● Given text:
Duncan called the allegations "troubling."
Navient has previously said it was penalized for not complying with what the company described as new interpretations of existing law. Remondi, the company's chief executive, said in May, “We offer our sincere apologies to the servicemen and servicewomen who were affected by our processing errors and thus did not receive the full benefits they deserve."
Dorie Nolt, an Education Department spokeswoman, and Education Under Secretary Ted Mitchell, who oversees the Office of Federal Student Aid, did not respond to messages seeking comment. FSA is responsible for the federal student loan system.
In addition to the new borrowers already awarded, Navient is also a finalist for a separate Education Department contract that could be worth up to $1 billion over the next decade. It was selected as a finalist for the lucrative contract two weeks after its settlement with the Justice Department.
President Barack Obama, who has presided over a near doubling of unpaid federal student debt, directed the Education Department in June to rework its loan servicing contracts with companies such as Navient after months of criticism regarding their lackluster customer service and inability to stem the rising tide of loan defaults. Even the Treasury Department has publicly challenged the Education Department and its contractors over how they handle borrowers struggling with student debt.
Last month, the department announced it had renegotiated its contracts. On Wednesday, William Leith, chief business officer at FSA, testified before a Senate committee that the department would end up paying its loan servicers "a little bit more" money as a result -- even if their performance doesn't improve.
Sen. Elizabeth Warren (D-Mass.), who has heavily criticized the Education Department's oversight of Navient and Sallie Mae, was not pleased.

● Data excerpts:
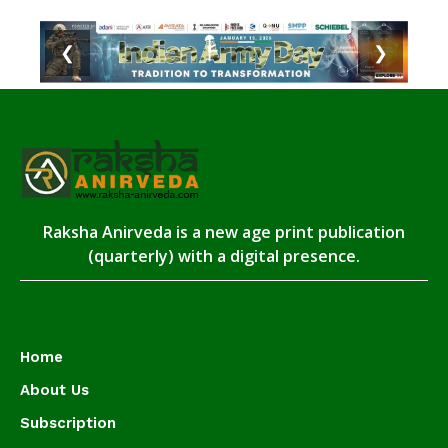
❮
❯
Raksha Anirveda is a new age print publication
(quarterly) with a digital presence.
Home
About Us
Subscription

* * *

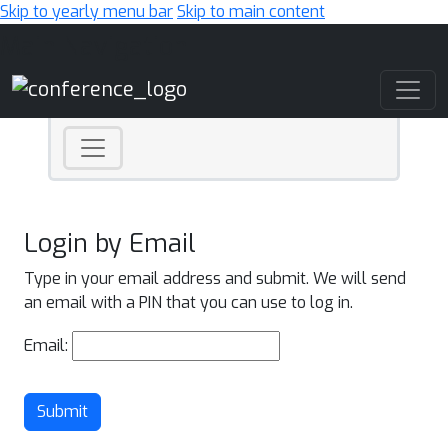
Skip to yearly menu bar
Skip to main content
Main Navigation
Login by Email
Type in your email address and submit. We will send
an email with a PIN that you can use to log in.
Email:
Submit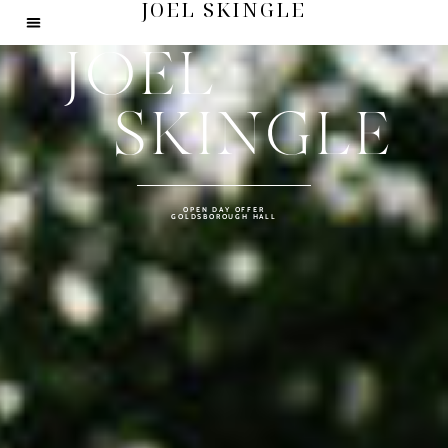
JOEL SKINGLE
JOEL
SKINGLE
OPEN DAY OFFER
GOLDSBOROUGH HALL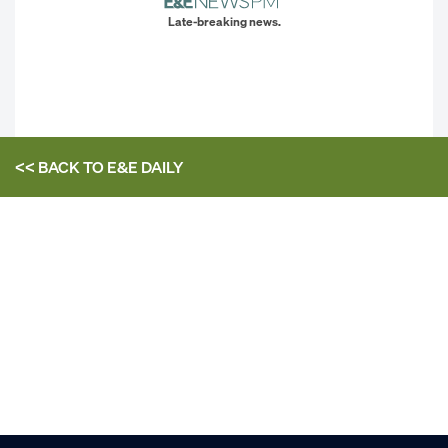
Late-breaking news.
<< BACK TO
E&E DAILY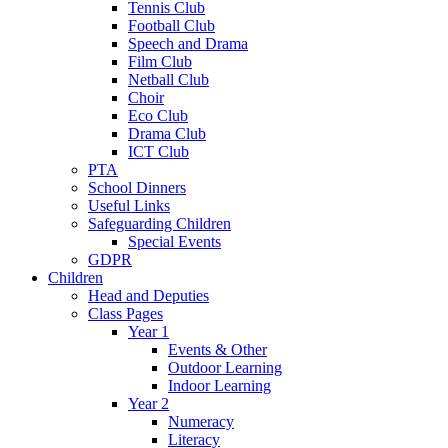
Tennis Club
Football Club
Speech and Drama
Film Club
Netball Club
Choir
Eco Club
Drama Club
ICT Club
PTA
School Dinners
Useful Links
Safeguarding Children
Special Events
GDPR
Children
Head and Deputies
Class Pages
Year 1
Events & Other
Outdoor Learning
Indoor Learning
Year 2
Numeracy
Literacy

● Problem statement: In the Navient article, how long after its settlement with the Justice Department was Navient chosen as a finalist for the separate Education Department contract?

● Result below: Two weeks after the settlement.